The white list works well using user digit maps and labels, but once in a while (4 or 5 calls) a call from a number in the white list is lost, what I mean is that the line status is RINGING while the phone status is ON HOOK and so there is no evidence of arriving call.

When such 'ghost' call comes in the line is ringing but the caller ID is not correct, the Obi simply reports the caller ID for the previous call correctly routed to the phone port. Such ghost calls are not even written in the log.

I strongly doubt it is a caller ID detection problem since I tried rising the ring delay up to 6000 without success.

Any ideas?

antani1971

update:

- changing phone plug to which the OBi is attached in the house did not help

opened a ticket to Obihai support


antani1971

Hi *,

after further trial and error, I think I narrowed it down to the DSL filtering.

I have DSL and phone all on the same pair available at any phone outlet in my house and I have one filter for each phone.

This works well and BTW does not harm the DSL speed, but harms the OBi (and only the OBi!) caller ID detection.
I realized when I had a phone attached to one outlet with its filter, I had the OBi attached to another plug without any DSL filter and the caller ID was never recognized. Removing the filter from the phone outlet caused the caller ID to start working on the OBi attached to the other outlet. After that, I unplugged the phone, left the OBi attached without any DSL filter and tried 12 inbound calls in a row from number in white list with no problems.

Of course, I can't live with that because of the noticeable hiss and crackling without the DSL filter plugged. I tried to plug such a filter to the phone plug of the OBi, but with unsatisfactory results (hiss lowered but not eliminated).

Any suggestion, happily welcome.

Thanks



sailing

I used to have DSL/POTS setup. I'm not 100% clear on where all the filters are in your setup so I'll just tell you what I did. I just had basic service so I don't know if the other frills would  be a problem. I had a single filter on the line side to the Obi110 and no filters on the phone side of the Obi110. No digital noise (hissing) and the phone worked just fine.

drgeoff

#10
The LINE port of an OBi110 should look (electrically) just like a phone.  A filter between that port and a DSL line is highly desirable.

A filter between the OBi's PHONE port and a phone is redundant (but won't have any ill effect).

antani1971

@sailing: right now in my setup I have only the OBi and the DSL router attached to POTS and 1 phone attached to OBi phone port.

In this setup, if I put a DSL filter between the OBi and the phone outlet, then I can reproduce this caller ID detection problem.
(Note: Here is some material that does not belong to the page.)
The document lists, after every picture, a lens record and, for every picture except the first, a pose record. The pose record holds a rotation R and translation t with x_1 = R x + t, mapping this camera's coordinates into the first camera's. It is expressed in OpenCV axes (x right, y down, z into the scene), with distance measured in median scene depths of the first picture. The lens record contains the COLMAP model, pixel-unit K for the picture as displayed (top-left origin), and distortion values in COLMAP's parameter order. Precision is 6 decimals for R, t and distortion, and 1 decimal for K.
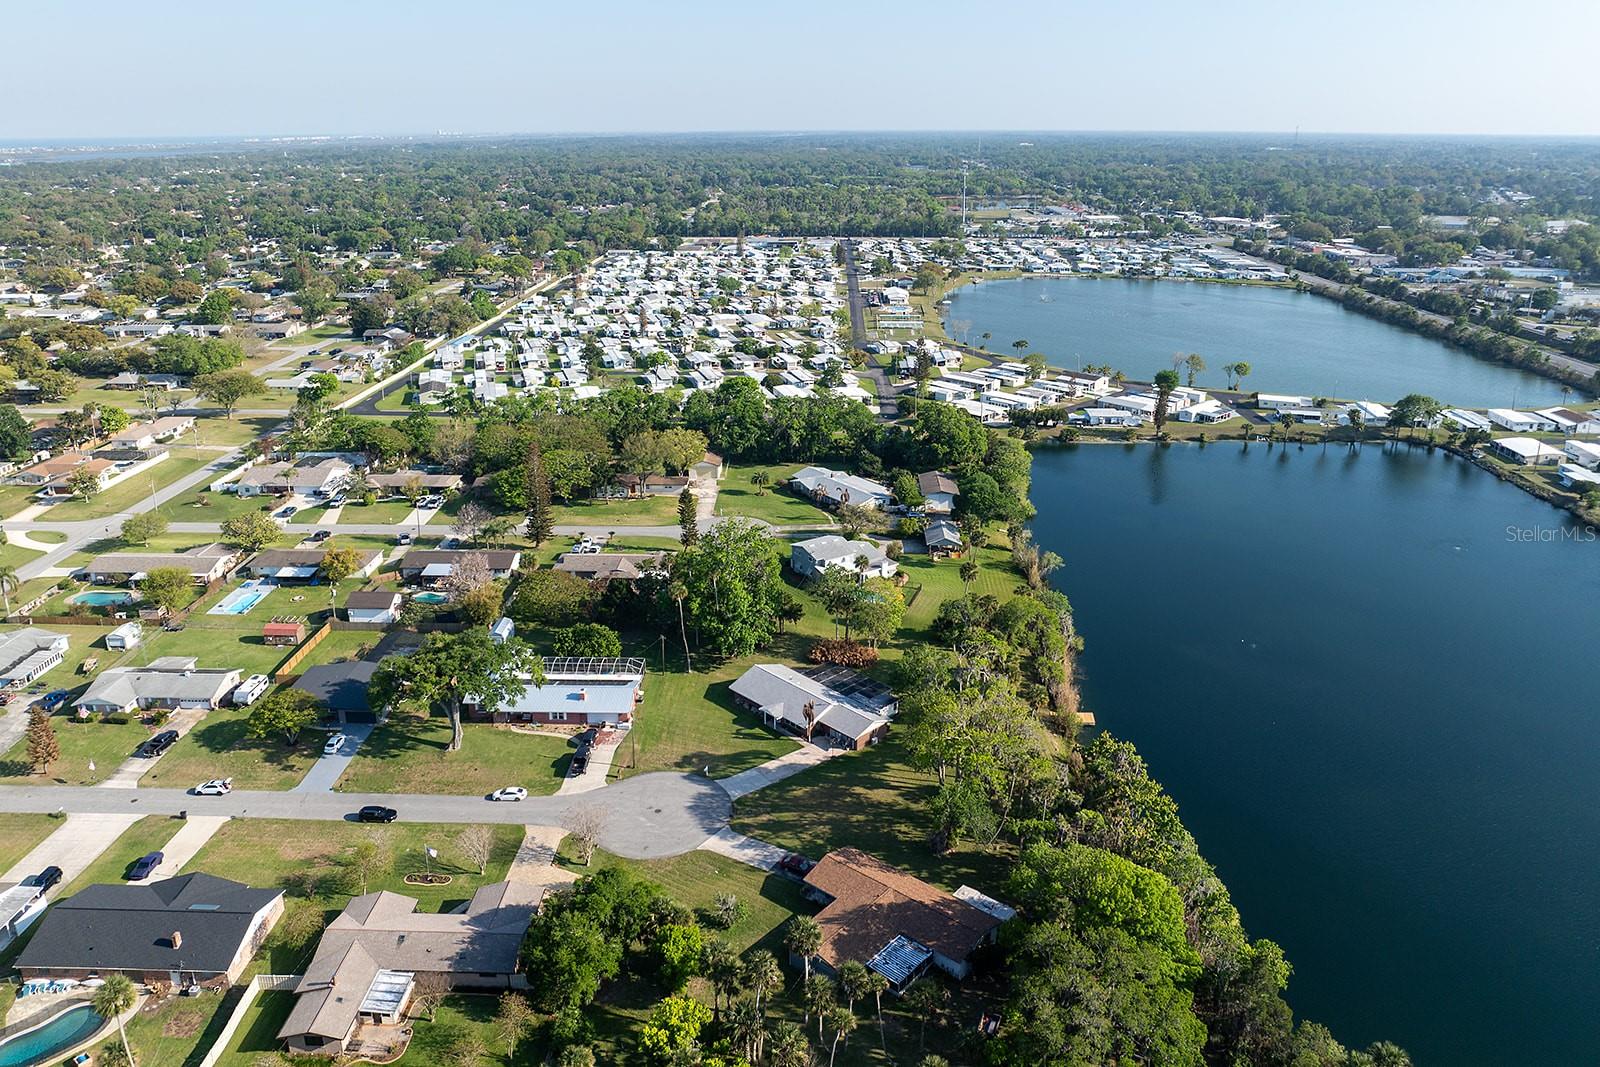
lens RADIAL K [[1100.1, 0, 808.8], [0, 1100.1, 532.8], [0, 0, 1]] dist [-0.044635, 0.001329]
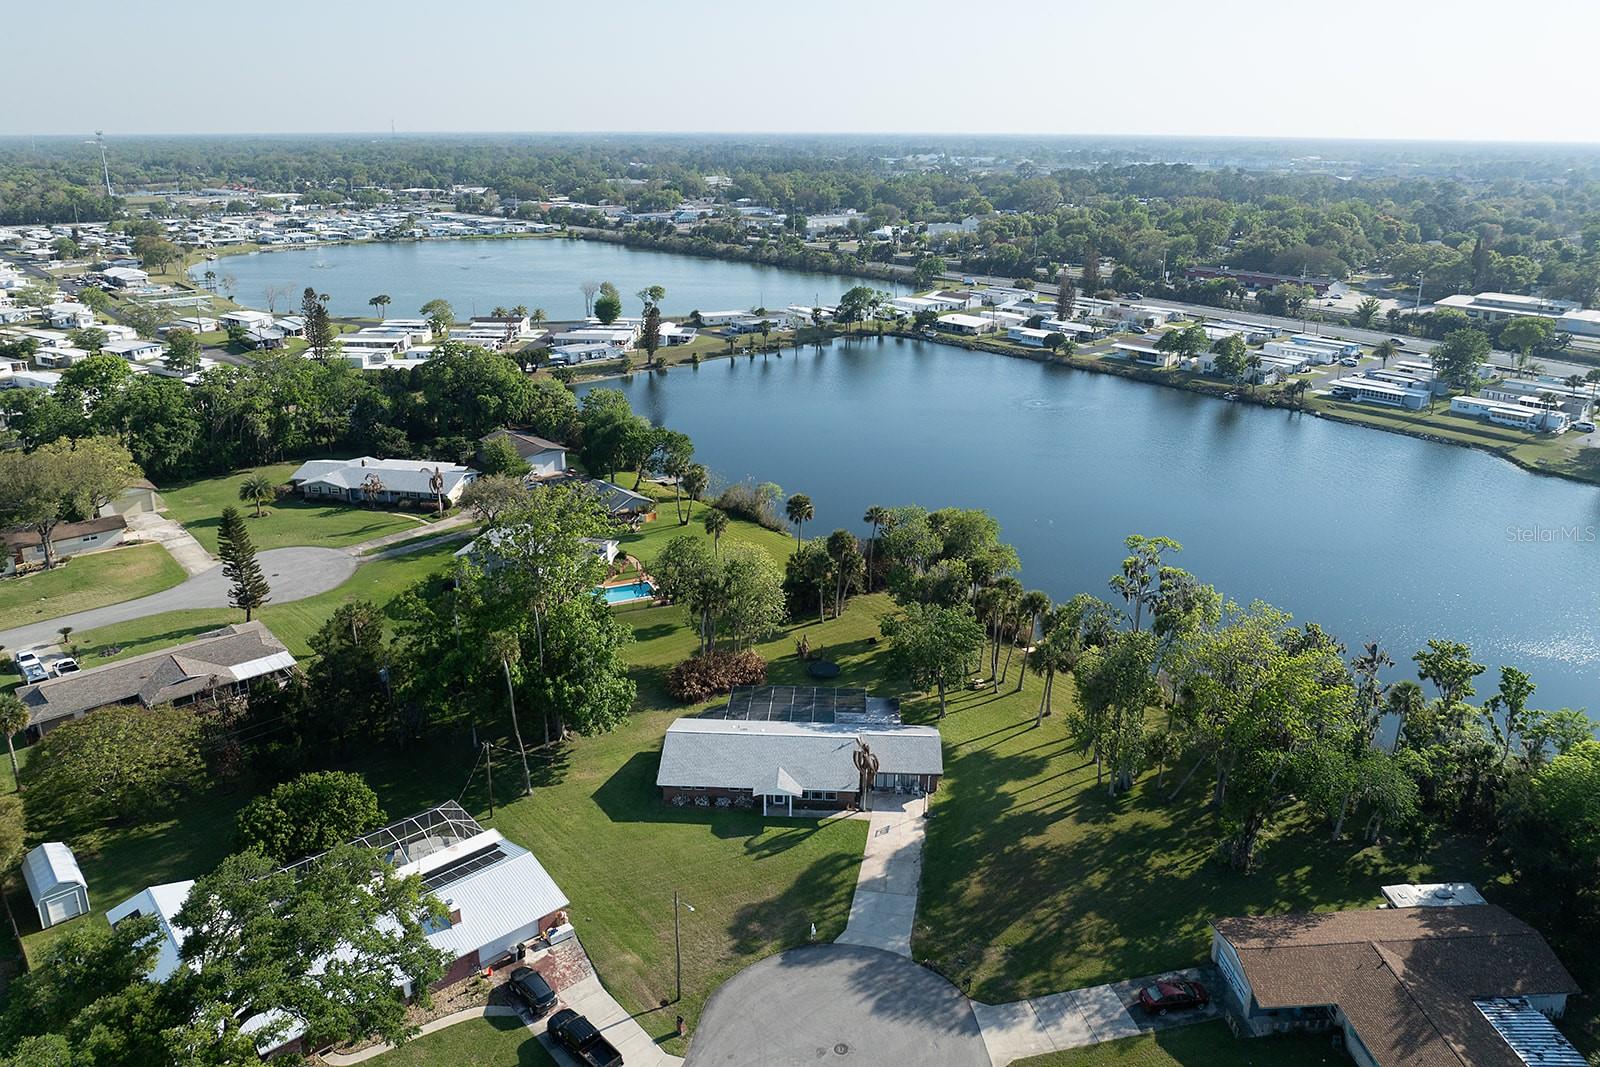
lens RADIAL K [[1100.1, 0, 813.4], [0, 1100.1, 527.6], [0, 0, 1]] dist [-0.044635, 0.001329]
pose [[0.720968, -0.228143, 0.654337, -0.313951], [0.231314, 0.969324, 0.083099, -0.009443], [-0.653223, 0.091446, 0.751624, 0.480845]]
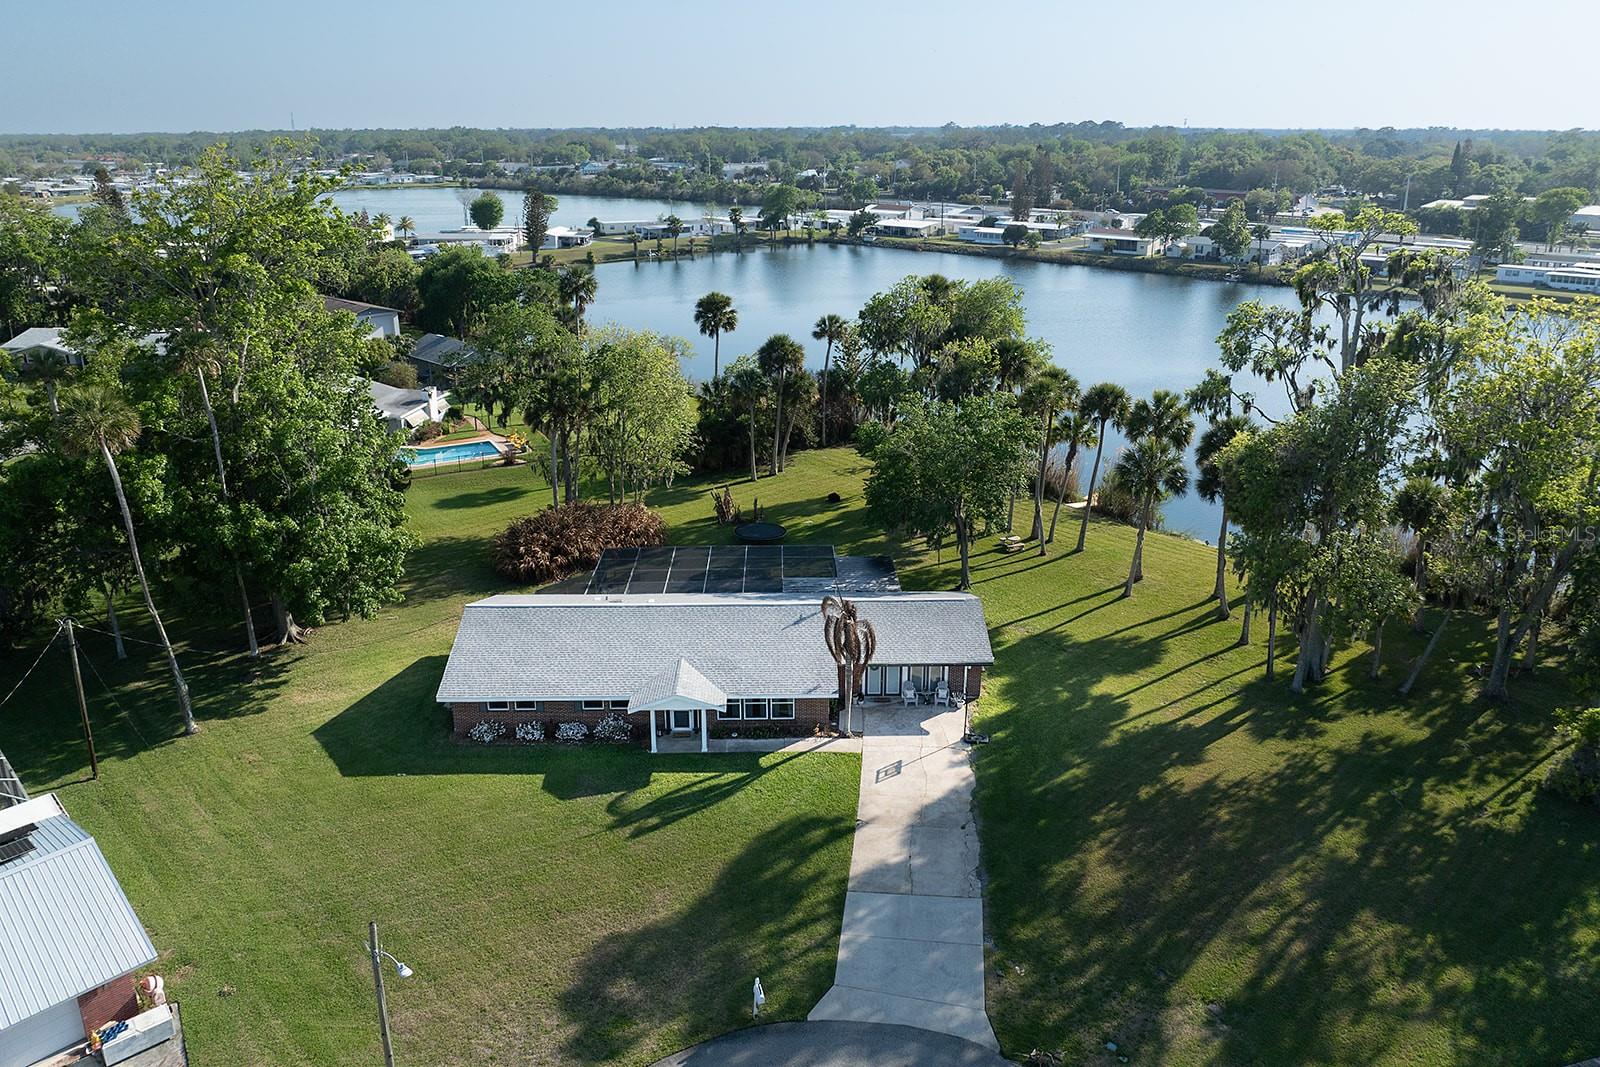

I was not able to reproduce by removing the filter between OBi and phone outlet, which anyway is (naturally) not an option.

Strange enough, the phone caller ID detection does never glitch so it looks an OBi specific problem. OBi support told me to look at LINE port impedance, but it is set correctly to my knowledge. Also tried different RX gain settings (+5, 0, -15 dB) without any effect.

Next step will be to replace DSL filter with a (hopefully) higher quality DSL splitter from a brand that solved similar problems on Fritz boxes. Just ordered one.

antani1971

#12
Hi *,

problem seems now resolved.

I have increased the RingIndicationDelayTime from 0 to 1000. I have no clue why the problem was not reproduceable without DSL filter, but so far so good with the DSL filter fit in place. First I tried going to 256 ms without results, then tried a massive increment up to 1000 and working fine up to now.

I have increased of the same amount (+1000) the RingDelay going from 2750 to 3750. I do not know if this is required or it simply enough that RingDelay >= RingValidationTime + RingIndicationDelayTime + RingTimeout (=2160 ms.); I will probably give it a try later in order to minimize the RingDelay, right now I will let it stable with current parameters and check everything is fine in a longer run.

Thanks everybody  


antani1971

seemed resolved... it is not :-(

not working stable, despite I was able to let incoming call from white list ring phone 22 times in a row without a single fault. Started working unreliably again.

I think now I will wait for Obihai support.